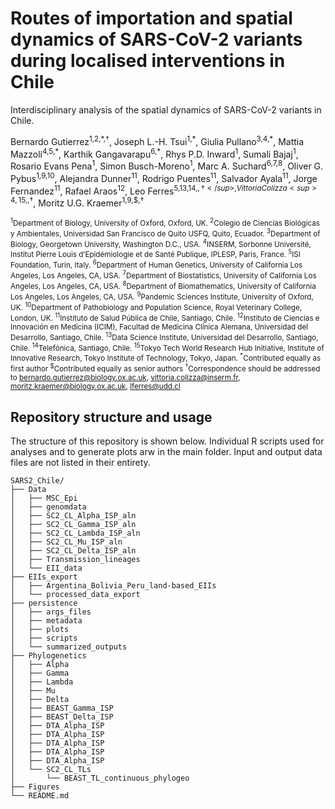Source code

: # Routes of importation and spatial dynamics of SARS-CoV-2 variants during localised interventions in Chile
Interdisciplinary analysis of the spatial dynamics of SARS-CoV-2 variants in Chile.

Bernardo Gutierrez<sup>1,2,\*,†</sup>, Joseph L.-H. Tsui<sup>1,\*</sup>, Giulia Pullano<sup>3,4,\*</sup>, Mattia Mazzoli<sup>4,5,\*</sup>, Karthik Gangavarapu<sup>6,\*</sup>, Rhys P.D. Inward<sup>1</sup>, Sumali Bajaj<sup>1</sup>, Rosario Evans Pena<sup>1</sup>, Simon Busch-Moreno<sup>1</sup>, Marc A. Suchard<sup>6,7,8</sup>, Oliver G. Pybus<sup>1,9,10</sup>, Alejandra Dunner<sup>11</sup>, Rodrigo Puentes<sup>11</sup>, Salvador Ayala<sup>11</sup>, Jorge Fernandez<sup>11</sup>, Rafael Araos<sup>12</sup>, Leo Ferres<sup>5,13,14,$,†</sup>, Vittoria Colizza<sup>4,15,$,†</sup>, Moritz U.G. Kraemer<sup>1,9,$,†</sup>

<sup><sup>1</sup>Department of Biology, University of Oxford, Oxford, UK.
<sup>2</sup>Colegio de Ciencias Biológicas y Ambientales, Universidad San Francisco de Quito USFQ, Quito, Ecuador.
<sup>3</sup>Department of Biology, Georgetown University, Washington D.C., USA.
<sup>4</sup>INSERM, Sorbonne Université, Institut Pierre Louis d’Epidémiologie et de Santé Publique, IPLESP, Paris, France.
<sup>5</sup>ISI Foundation, Turin, Italy.
<sup>6</sup>Department of Human Genetics, University of California Los Angeles, Los Angeles, CA, USA.
<sup>7</sup>Department of Biostatistics, University of California Los Angeles, Los Angeles, CA, USA.
<sup>8</sup>Department of Biomathematics, University of California Los Angeles, Los Angeles, CA, USA.
<sup>9</sup>Pandemic Sciences Institute, University of Oxford, UK.
<sup>10</sup>Department of Pathobiology and Population Science, Royal Veterinary College, London, UK.
<sup>11</sup>Instituto de Salud Pública de Chile, Santiago, Chile.
<sup>12</sup>Instituto de Ciencias e Innovación en Medicina (ICIM), Facultad de Medicina Clínica Alemana, Universidad del Desarrollo, Santiago, Chile.
<sup>13</sup>Data Science Institute, Universidad del Desarrollo, Santiago, Chile.
<sup>14</sup>Telefónica, Santiago, Chile.
<sup>15</sup>Tokyo Tech World Research Hub Initiative, Institute of Innovative Research, Tokyo Institute of Technology, Tokyo, Japan.
<sup>\*</sup>Contributed equally as first author
<sup>$</sup>Contributed equally as senior authors
<sup>†</sup>Correspondence should be addressed to bernardo.gutierrez@biology.ox.ac.uk, vittoria.colizza@inserm.fr, moritz.kraemer@biology.ox.ac.uk, lferres@udd.cl</sup>


## Repository structure and usage

The structure of this repository is shown below. Individual R scripts used for analyses and to generate plots arw in the main folder. Input and output data files are not listed in their entirety.

```
SARS2_Chile/
├── Data
│   ├── MSC_Epi
│   ├── genomdata
│   ├── SC2_CL_Alpha_ISP_aln
│   ├── SC2_CL_Gamma_ISP_aln
│   ├── SC2_CL_Lambda_ISP_aln
│   ├── SC2_CL_Mu_ISP_aln
│   ├── SC2_CL_Delta_ISP_aln
│   ├── Transmission_lineages
│   └── EII_data
├── EIIs_export
│   ├── Argentina_Bolivia_Peru_land-based_EIIs
│   └── processed_data_export
├── persistence
│   ├── args_files
│   ├── metadata
│   ├── plots
│   ├── scripts
│   └── summarized_outputs
├── Phylogenetics
│   ├── Alpha
│   ├── Gamma
│   ├── Lambda
│   ├── Mu
│   ├── Delta
│   ├── BEAST_Gamma_ISP
│   ├── BEAST_Delta_ISP
│   ├── DTA_Alpha_ISP
│   ├── DTA_Alpha_ISP
│   ├── DTA_Alpha_ISP
│   ├── DTA_Alpha_ISP
│   ├── DTA_Alpha_ISP
│   └── SC2_CL_TLs
│       └── BEAST_TL_continuous_phylogeo
├── Figures
└── README.md
```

##############################

TASK OBJECTIVE — Output the data above exactly, beginning at its first line and ending with the line that holds "<sup>11</sup>Instituto de Salud". Leave out the pictures and add nothing.

TASK RESULT —
Source code

: # Routes of importation and spatial dynamics of SARS-CoV-2 variants during localised interventions in Chile
Interdisciplinary analysis of the spatial dynamics of SARS-CoV-2 variants in Chile.

Bernardo Gutierrez<sup>1,2,\*,†</sup>, Joseph L.-H. Tsui<sup>1,\*</sup>, Giulia Pullano<sup>3,4,\*</sup>, Mattia Mazzoli<sup>4,5,\*</sup>, Karthik Gangavarapu<sup>6,\*</sup>, Rhys P.D. Inward<sup>1</sup>, Sumali Bajaj<sup>1</sup>, Rosario Evans Pena<sup>1</sup>, Simon Busch-Moreno<sup>1</sup>, Marc A. Suchard<sup>6,7,8</sup>, Oliver G. Pybus<sup>1,9,10</sup>, Alejandra Dunner<sup>11</sup>, Rodrigo Puentes<sup>11</sup>, Salvador Ayala<sup>11</sup>, Jorge Fernandez<sup>11</sup>, Rafael Araos<sup>12</sup>, Leo Ferres<sup>5,13,14,$,†</sup>, Vittoria Colizza<sup>4,15,$,†</sup>, Moritz U.G. Kraemer<sup>1,9,$,†</sup>

<sup><sup>1</sup>Department of Biology, University of Oxford, Oxford, UK.
<sup>2</sup>Colegio de Ciencias Biológicas y Ambientales, Universidad San Francisco de Quito USFQ, Quito, Ecuador.
<sup>3</sup>Department of Biology, Georgetown University, Washington D.C., USA.
<sup>4</sup>INSERM, Sorbonne Université, Institut Pierre Louis d’Epidémiologie et de Santé Publique, IPLESP, Paris, France.
<sup>5</sup>ISI Foundation, Turin, Italy.
<sup>6</sup>Department of Human Genetics, University of California Los Angeles, Los Angeles, CA, USA.
<sup>7</sup>Department of Biostatistics, University of California Los Angeles, Los Angeles, CA, USA.
<sup>8</sup>Department of Biomathematics, University of California Los Angeles, Los Angeles, CA, USA.
<sup>9</sup>Pandemic Sciences Institute, University of Oxford, UK.
<sup>10</sup>Department of Pathobiology and Population Science, Royal Veterinary College, London, UK.
<sup>11</sup>Instituto de Salud Pública de Chile, Santiago, Chile.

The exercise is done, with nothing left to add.